Many of the Marines believe that working on a ship is a different work-style and lifestyle. This training gives them an opportunity to re-gain their “sea legs.”

“It was definitely a learning experience,” said Sgt. Demaur Gholar, a maintenance administration clerk with VMFA-251. “The squadron’s mission is to get back to basics, to become a boat squadron again. So we are finding new ways to do the same job. I didn’t realize how busy a Navy ship is, no matter what time of day.”

The last time the Sidewinders deployed for a six-month cruise they were working alongside the Checkerboards of Marine Fighter Attack Squadron 312. Working with the Marine squadrons is something the Sidewinders look forward to.

“The last time we deployed we were able to work alongside our Beaufort Marine counterparts in dealing with troop movements and just sharing general information about the job,” said Petty Officer 2nd Class Tarik McNair, an administrator with VFA-86. “Everyday on the boat is a new challenge and learning from the other units is what makes the deployment so interesting. Seeing how one group does things compared to another and finding the best way for everyone to accomplish the mission is a unique experience.”

Although working on a ship has inherent dangers and operations are fast-paced, most Marines and sailors felt that the one-month training was a good experience, according to Sgt. David Scott, a computer technician augmented from Marine Aircraft Group 31.

“Being on a boat is not like being in the rear,” Scott added. “Something is always going on and things are a lot faster.
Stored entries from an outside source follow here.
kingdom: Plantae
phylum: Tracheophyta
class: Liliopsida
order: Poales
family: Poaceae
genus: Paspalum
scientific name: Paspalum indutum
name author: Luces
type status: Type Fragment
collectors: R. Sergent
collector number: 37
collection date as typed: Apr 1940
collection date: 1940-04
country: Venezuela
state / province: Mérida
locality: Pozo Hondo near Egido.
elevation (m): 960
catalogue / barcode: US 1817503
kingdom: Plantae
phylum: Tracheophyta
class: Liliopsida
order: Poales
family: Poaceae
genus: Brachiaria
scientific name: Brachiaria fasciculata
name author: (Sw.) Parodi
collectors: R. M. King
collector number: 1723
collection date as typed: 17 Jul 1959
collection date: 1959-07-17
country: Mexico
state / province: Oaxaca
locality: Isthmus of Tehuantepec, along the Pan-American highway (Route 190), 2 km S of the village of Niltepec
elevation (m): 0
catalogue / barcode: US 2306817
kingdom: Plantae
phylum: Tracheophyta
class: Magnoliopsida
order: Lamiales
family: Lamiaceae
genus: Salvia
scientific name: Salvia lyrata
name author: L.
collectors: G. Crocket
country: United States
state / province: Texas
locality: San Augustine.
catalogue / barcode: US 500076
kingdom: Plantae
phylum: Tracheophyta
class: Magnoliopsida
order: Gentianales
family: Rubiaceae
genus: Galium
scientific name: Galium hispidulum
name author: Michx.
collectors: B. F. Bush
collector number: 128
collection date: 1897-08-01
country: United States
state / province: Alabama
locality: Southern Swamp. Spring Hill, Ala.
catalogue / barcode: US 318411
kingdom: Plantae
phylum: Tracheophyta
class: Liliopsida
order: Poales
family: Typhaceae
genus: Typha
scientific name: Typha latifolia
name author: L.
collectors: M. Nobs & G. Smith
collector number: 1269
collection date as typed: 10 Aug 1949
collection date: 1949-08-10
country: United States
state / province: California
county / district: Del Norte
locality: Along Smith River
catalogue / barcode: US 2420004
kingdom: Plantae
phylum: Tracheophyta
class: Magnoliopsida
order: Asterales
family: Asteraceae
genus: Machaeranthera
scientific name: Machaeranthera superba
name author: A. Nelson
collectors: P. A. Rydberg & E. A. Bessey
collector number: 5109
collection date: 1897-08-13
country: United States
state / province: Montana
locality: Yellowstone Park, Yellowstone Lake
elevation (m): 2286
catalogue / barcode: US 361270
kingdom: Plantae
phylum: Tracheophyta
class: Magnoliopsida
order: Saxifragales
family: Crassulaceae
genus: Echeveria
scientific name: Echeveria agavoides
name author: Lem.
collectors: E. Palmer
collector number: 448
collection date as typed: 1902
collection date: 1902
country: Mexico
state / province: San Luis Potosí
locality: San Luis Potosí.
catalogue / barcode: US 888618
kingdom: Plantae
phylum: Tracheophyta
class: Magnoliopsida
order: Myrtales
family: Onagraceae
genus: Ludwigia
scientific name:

It was a good experience and the sailors were good to work with.”

“Everyone from the air boss to the aircraft handler had good remarks for the willingness from the Marines (and sailors) to learn,” Berzack said. “I really enjoyed the training and the pilots learned a lot.”

The Thunderbolts also had the priviledge of being the only Marines aboard the Enterprise during the Marine Corps Birthday. Using one of the two hangar bays, the squadron preformed their own cake-cutting ceremony and upheld the traditions of the Marine Corps, even at sea.